About this Research Topic
The purpose of the present Research Topic “Advances in Psychometrics” targets at highlighting issues, practices, and methodologies that deal with the evaluation and/or improvement of measurement practices in the social sciences. Analytical approaches can span both traditional (Factor analysis model) and contemporary approaches (Item Response Theory) but are not limited to those. For example latent class models and/or other analytical techniques may also under specific circumstances evaluate the measurement of the latent construct. Submissions to the Research Topic can include applications using novel methodologies such as Multilevel Structural Equation Modeling, Multilevel Latent Class Analysis, Measurement Invariance using aggregate or multilevel data, the assessment and remediation techniques in the presence of differential item functioning (uniform and non-uniform) using various methodologies, investigation of the psychometric properties of instruments over time, methodologies to create and use brief forms of larger instruments, program codes for any of the above topics, how the above methods are affected by nested structures in the data, the evaluation of the behavior of statistical indices using simulation studies, as well as the investigation of situational and/or personal factors that may also affect measurement (but need to be directly linked to how they affect measurement). Lastly, approaches related to the evaluation of various aspects of reliability and validity in measurement are welcome. Linking evaluation of the above methodologies using specific software and inclusion of code or code extensions to current software are also welcome.

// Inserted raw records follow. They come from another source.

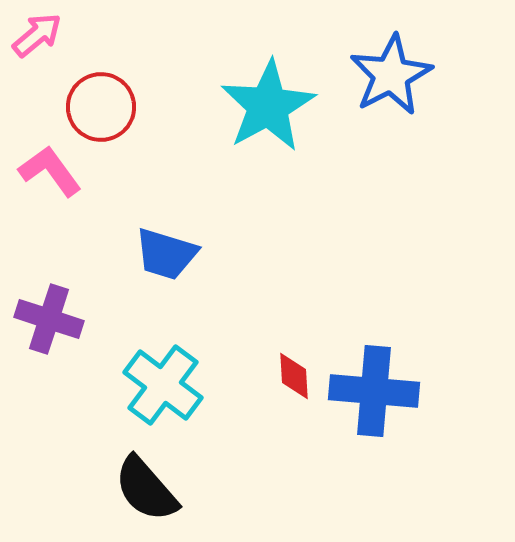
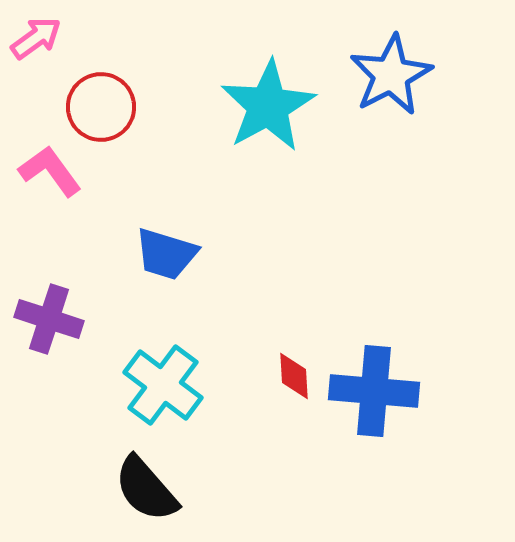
pink arrow: moved 1 px left, 3 px down; rotated 4 degrees clockwise
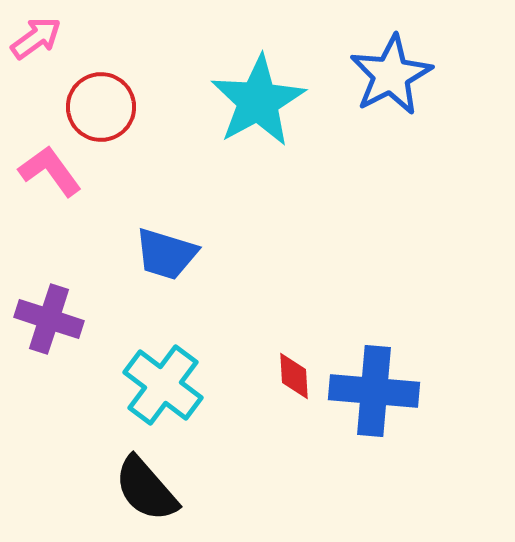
cyan star: moved 10 px left, 5 px up
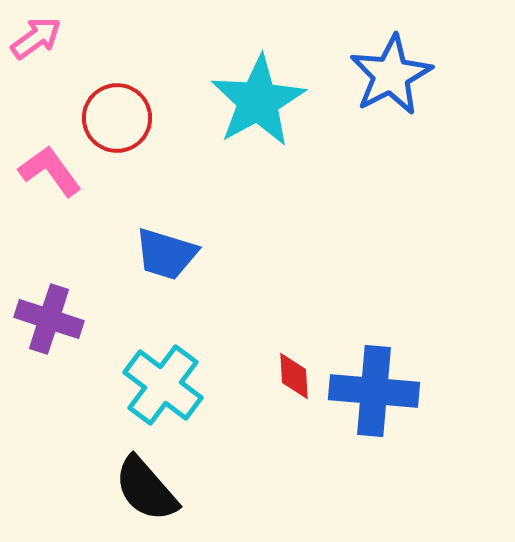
red circle: moved 16 px right, 11 px down
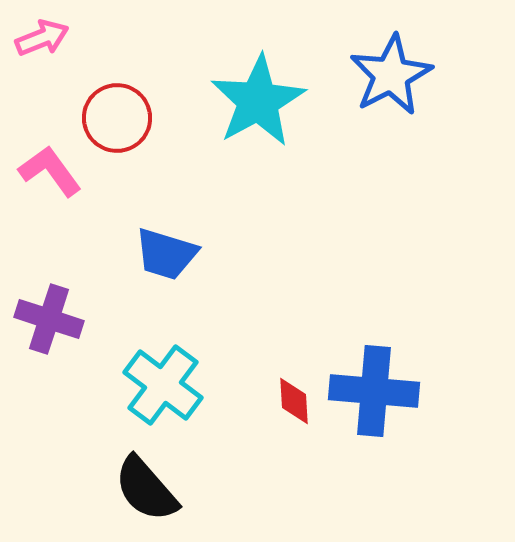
pink arrow: moved 6 px right; rotated 14 degrees clockwise
red diamond: moved 25 px down
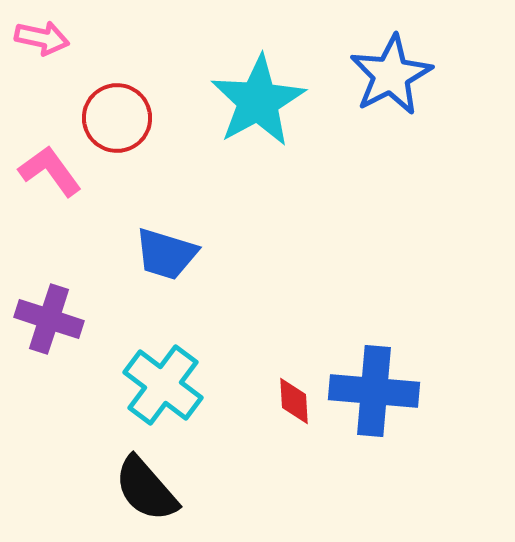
pink arrow: rotated 34 degrees clockwise
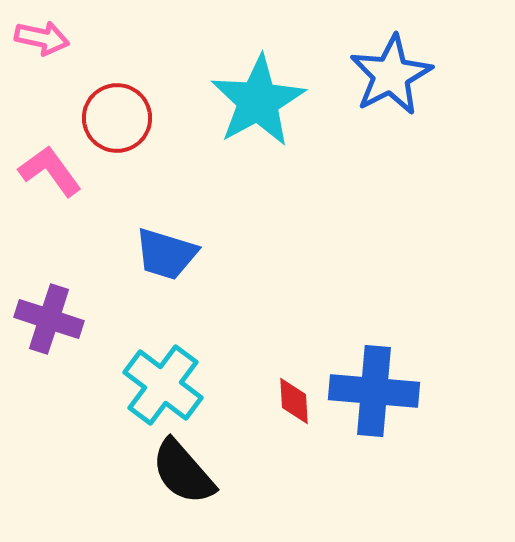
black semicircle: moved 37 px right, 17 px up
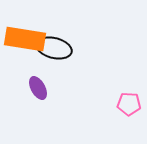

Thus, the aim of this Research Topic is to collect the experiences of the experts in measurement and we welcome the following types of articles:
- Original studies focused on new and advanced methodologies using applications
- Simulation studies evaluating the behavior of indices, power, sample size, etc.
- Meta-analyses on existing practices
- Opinion articles
Keywords: CFA, IRT, Rasch, Latent Class, Reliability, Validity, Evaluation of Measurement Error
Important Note: All contributions to this Research Topic must be within the scope of the section and journal to which they are submitted, as defined in their mission statements. Frontiers reserves the right to guide an out-of-scope manuscript to a more suitable section or journal at any stage of peer review.